SS: All the tween texting shit is driving me nuts. So much of sexuality and especially young girls’ sexuality, and especially in the media, is about control. And I think there’s a fear of the power of young women’s sexualities, and I think that there can be so much value and power, in a really good way, like empowerment, in the experience of women’s sexuality, but it’s completely left out and squashed under someone’s heel. The panic about texting is not about the safety or empowerment of these young women – it’s all about controlling how sexuality is expressed and experienced. I understand the need to be safe, and I also think that there’s a very high percentage of young women who have pictures of themselves naked on the internet, and there is a sense of appropriateness that is a factor, but I don’t know how to teach that without teaching that you should be ashamed of your body and that you should never put yourself out there like that. And the consequences of being caught get my boxers in a twist. The gay marriage stuff gets me down a lot. I follow politics, but I don’t necessarily consider myself a political activist these days. I try to stay involved, but I’m much more of a social activist.

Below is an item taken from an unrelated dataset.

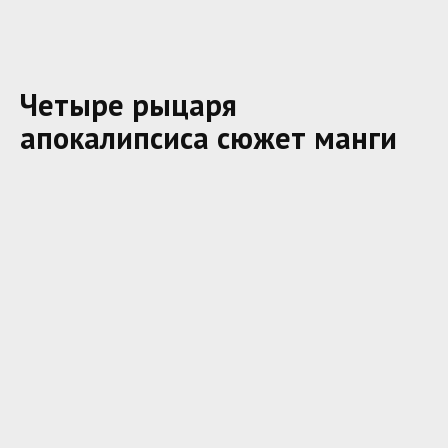
Четыре рыцаря
апокалипсиса сюжет манги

CA: What, in your opinion, is the greatest challenge facing feminism today?
SS: From the perspective of gender queer masculine-identified borderline sex worker, which I kind of am, I think both the inclusion of men and the inclusion queerness – queer people, gender queer, trans – and also, sex positivity, are all things that spring to mind. And I could talk about each of those forever. But I come at masculinity from a feminist perspective, and sometimes, the men I talk to are like, “I love feminism and I believe in what feminism does, but I don’t feel like my perspective is included or welcome.” And I would like to see that shift. I would like to see more allies in masculinity. We’ve done so much work in femininity and feminine expression and revaluing the ways that that can be empowering, but we have not done a lot of that in masculinity. When I started coming into my own masculine identity and then five or six years later started writing this column on masculinity, I had to answer these basic questions: What is masculinity? What does it mean to the people who embody it? What is masculinity without misogyny? How can you have a feminist masculinity? All those things seem like such big question marks to me and I hope we can seek out the answers.
CA: You’re going to a desert island, and you get to take one food, one drink and one feminist. What do you pick?
SS: Tofu panang curry, bourbon and Audacia Ray.